• **Work instructions**
Print all the data, keeping every line exactly as it is.

··· Data records

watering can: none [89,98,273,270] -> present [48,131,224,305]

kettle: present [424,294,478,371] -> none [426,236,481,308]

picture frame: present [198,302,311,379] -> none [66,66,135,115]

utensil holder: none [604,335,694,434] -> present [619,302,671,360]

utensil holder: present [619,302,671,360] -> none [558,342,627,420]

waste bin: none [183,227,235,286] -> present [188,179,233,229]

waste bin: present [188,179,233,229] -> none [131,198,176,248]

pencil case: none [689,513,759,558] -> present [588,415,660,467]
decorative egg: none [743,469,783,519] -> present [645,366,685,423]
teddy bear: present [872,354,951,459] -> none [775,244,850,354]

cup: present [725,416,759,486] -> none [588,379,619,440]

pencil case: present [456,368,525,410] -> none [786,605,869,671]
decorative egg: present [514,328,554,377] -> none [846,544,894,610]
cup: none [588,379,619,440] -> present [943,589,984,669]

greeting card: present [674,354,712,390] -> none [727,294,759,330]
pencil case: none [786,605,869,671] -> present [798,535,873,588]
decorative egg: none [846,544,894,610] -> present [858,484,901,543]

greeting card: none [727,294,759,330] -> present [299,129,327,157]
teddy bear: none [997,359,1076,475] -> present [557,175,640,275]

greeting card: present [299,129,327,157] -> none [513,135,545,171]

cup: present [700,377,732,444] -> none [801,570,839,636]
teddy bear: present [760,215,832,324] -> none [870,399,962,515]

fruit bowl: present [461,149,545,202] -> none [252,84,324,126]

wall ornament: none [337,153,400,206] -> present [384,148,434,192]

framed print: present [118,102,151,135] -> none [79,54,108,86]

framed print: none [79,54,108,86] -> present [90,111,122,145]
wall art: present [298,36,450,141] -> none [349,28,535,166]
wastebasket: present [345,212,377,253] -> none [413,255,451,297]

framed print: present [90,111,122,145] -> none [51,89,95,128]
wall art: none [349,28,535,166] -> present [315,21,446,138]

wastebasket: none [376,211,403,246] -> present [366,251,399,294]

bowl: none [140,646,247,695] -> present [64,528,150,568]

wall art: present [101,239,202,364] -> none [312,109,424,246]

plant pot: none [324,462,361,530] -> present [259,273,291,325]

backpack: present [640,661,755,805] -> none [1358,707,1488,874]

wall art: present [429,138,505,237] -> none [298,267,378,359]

······

• **Answer to this task**
watering can: none [89,98,273,270] -> present [48,131,224,305]

kettle: present [424,294,478,371] -> none [426,236,481,308]

picture frame: present [198,302,311,379] -> none [66,66,135,115]

utensil holder: none [604,335,694,434] -> present [619,302,671,360]

utensil holder: present [619,302,671,360] -> none [558,342,627,420]

waste bin: none [183,227,235,286] -> present [188,179,233,229]

waste bin: present [188,179,233,229] -> none [131,198,176,248]

pencil case: none [689,513,759,558] -> present [588,415,660,467]
decorative egg: none [743,469,783,519] -> present [645,366,685,423]
teddy bear: present [872,354,951,459] -> none [775,244,850,354]

cup: present [725,416,759,486] -> none [588,379,619,440]

pencil case: present [456,368,525,410] -> none [786,605,869,671]
decorative egg: present [514,328,554,377] -> none [846,544,894,610]
cup: none [588,379,619,440] -> present [943,589,984,669]

greeting card: present [674,354,712,390] -> none [727,294,759,330]
pencil case: none [786,605,869,671] -> present [798,535,873,588]
decorative egg: none [846,544,894,610] -> present [858,484,901,543]

greeting card: none [727,294,759,330] -> present [299,129,327,157]
teddy bear: none [997,359,1076,475] -> present [557,175,640,275]

greeting card: present [299,129,327,157] -> none [513,135,545,171]

cup: present [700,377,732,444] -> none [801,570,839,636]
teddy bear: present [760,215,832,324] -> none [870,399,962,515]

fruit bowl: present [461,149,545,202] -> none [252,84,324,126]

wall ornament: none [337,153,400,206] -> present [384,148,434,192]

framed print: present [118,102,151,135] -> none [79,54,108,86]

framed print: none [79,54,108,86] -> present [90,111,122,145]
wall art: present [298,36,450,141] -> none [349,28,535,166]
wastebasket: present [345,212,377,253] -> none [413,255,451,297]

framed print: present [90,111,122,145] -> none [51,89,95,128]
wall art: none [349,28,535,166] -> present [315,21,446,138]

wastebasket: none [376,211,403,246] -> present [366,251,399,294]

bowl: none [140,646,247,695] -> present [64,528,150,568]

wall art: present [101,239,202,364] -> none [312,109,424,246]

plant pot: none [324,462,361,530] -> present [259,273,291,325]

backpack: present [640,661,755,805] -> none [1358,707,1488,874]

wall art: present [429,138,505,237] -> none [298,267,378,359]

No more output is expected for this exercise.